Konuşmasının başında ana temanın ‘Kutsal’dan ziyade ‘Kutlu’ teriminin kullanılmasının daha doğru olacağını ifade eden Nurullah Koltaş ise, varlık anlayışımızın var oluşumuzun esas gayesini gözden geçirerek, bir arayış içerisine girdiğimizde sinemada veya diğer sanat dallarında daha verimli eserler ortaya koyabileceğini söyledi. “Sufi sinemada kutsallığın bir şekilde ele alınışı bağlamında bir derviş figürünün arkada belirmesi, neyden gelen bir inilti. Bunları rap ettiğimizde kutlu bir şeye dönüştürmüş olmuyoruz.” Diyen Koltaş konuşmasının devamında “Mahrem kalması gerekli şeylerde vardır ve bunlar hoşta görülmez. Bir ayeti filme aktarmada veya bir başkasının dilinden söyleterek de kutlu arayışımızda o silinmeye doğru bir gidiş, aralara ayetler ve hadisler serpiştirerek bir sufi için en mahrem olabilecek bir şeyi en açık bir şekilde ortaya koymamak gerekir. Sinemada bizi etkileyen ne arka planda olan ne de sinemada bu cezbe çekim ve geri bırakış. Bunları yapmadığımızda kutlu olan unsur göze sokulmadan vurgulandıkça maksat hasıl olacak gibi geliyor.” dedi.
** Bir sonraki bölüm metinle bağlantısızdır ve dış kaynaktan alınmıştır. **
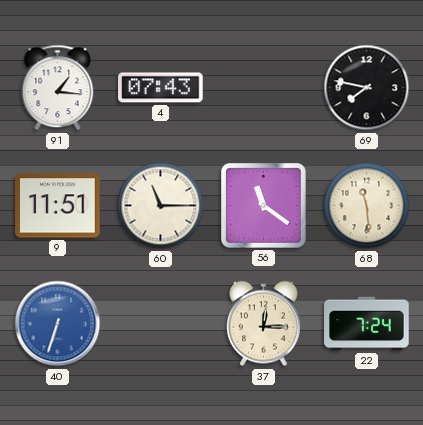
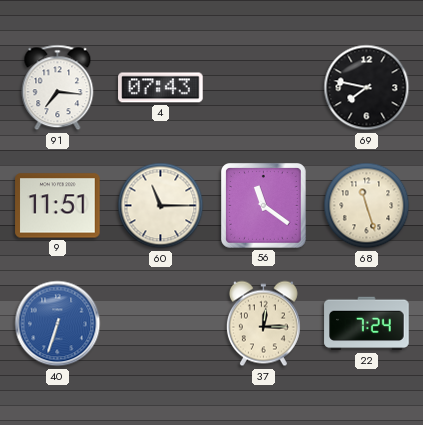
91: 1:16 -> 7:16
68: 11:29 -> 11:27
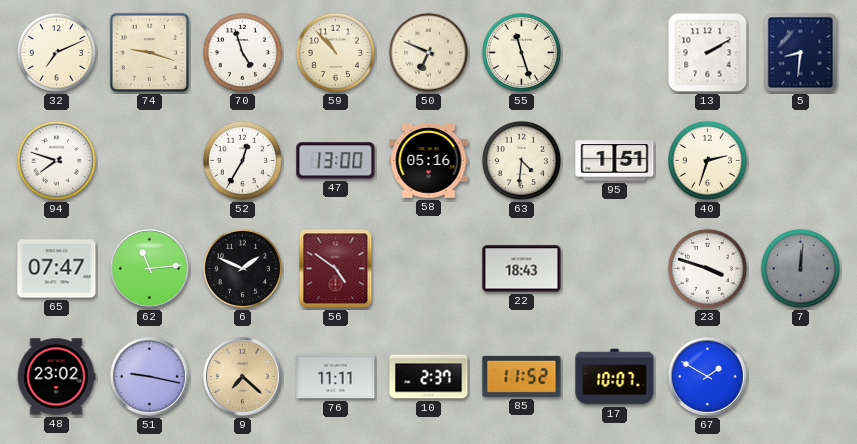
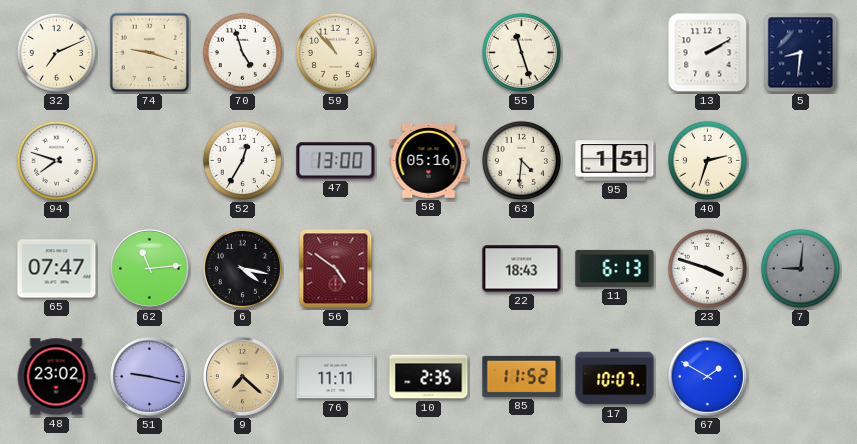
50: 6:49 -> none
6: 1:49 -> 4:17
11: none -> 6:13
7: 12:01 -> 9:01
10: 2:37 -> 2:35
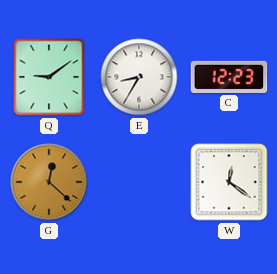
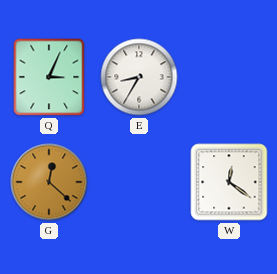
Q: 9:09 -> 3:04
C: 12:23 -> none
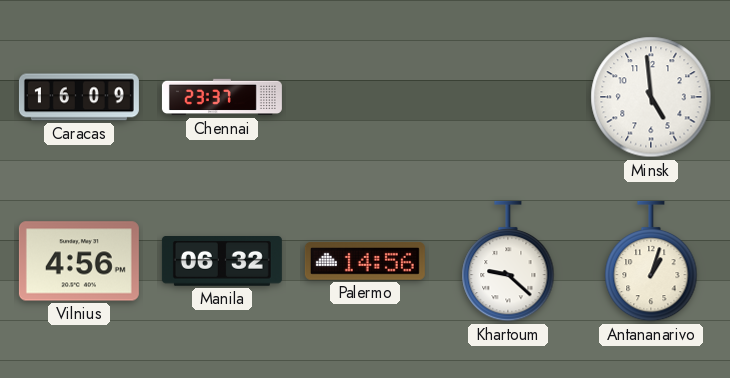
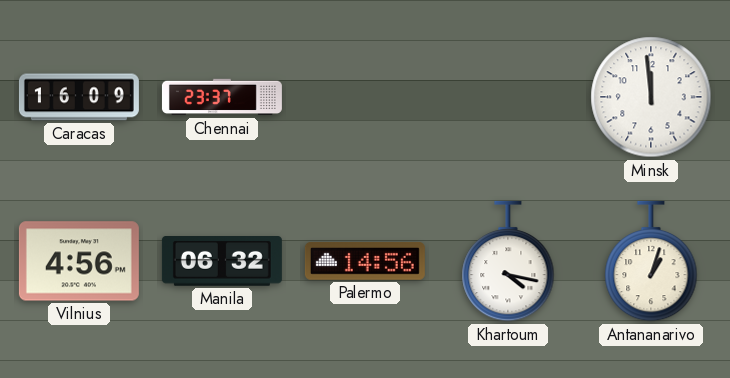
Minsk: 4:59 -> 11:59
Khartoum: 9:22 -> 4:17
‘KÜLTÜRÜMÜZE DEĞER VEREN SİNEMACILAR YETİŞTİRMELİYİZ’

Oturumun son konuşmacısı Nuray Kayacan ise dini ve kutsal değerlerin sinemaya aktarılmasında, festivalin onur konuğu olan İranlı yönetmen Mecid Mecidi’nin “Peygamberlik devam etseydi. Peygamberler bunu sinema kanalıyla yapardı” sözünden hareketle başladığı konuşmasını şöyle sürdürdü. “Bizde gelenekten kopuş var. Küreselleşme dediğimiz dünyanın süper güçleri dediğimiz şey gelip en ücra topraklara dahi sinemayla küreselleşmeyi homojenleştiriyor. Buralarda melez formlar oluşturuyor.” dedi. Kendi gelenek ve kültürlerimizden yoksun olmayan bir sinema üretmememiz gerektiğinin altını çizen Kayacan, “Aşağılık kompleksini yenmemiz gerekiyor. Bunları aşabildiğimiz takdirde izlenebilen kendi sinemamızı üreteceğimizi düşünüyorum. Yönetmenin elinde bir kumaş var o kumaş ne kadar kaliteli olursa olsun seyirciye uygun bir kıyafet, üstüne oturacak bir kıyafet dikemeseniz takdir o elinizde kalır. Sinemayı kimler güzel yapıyor ilk iş buna bakmak lazım kendi geleneğimizden, kültürümüzden kopmadan nasıl yapabiliriz ona bakmamız gerekiyor. Öncelikle özünü bilen, kendini bilen, tarihini bilen genç sinemacılarımızı yetiştirmemiz gerekiyor. Senarist ve yönetmenin tarih, coğrafya ve özellikle kendi kültürel bilgisine de hakim olması gerekiyor.” şeklinde konuştu. Davetlilerin yanı sıra akademisyenler, sinema yazarları ve film eleştirmenlerinin de katıldığı son oturumda, soruları da cevaplayan konuşmacılara programın sonunda İl Kültür ve Turizm Müdür Yardımcısı Erdoğan Erdoğmuş tarafından plaket takdim edildi.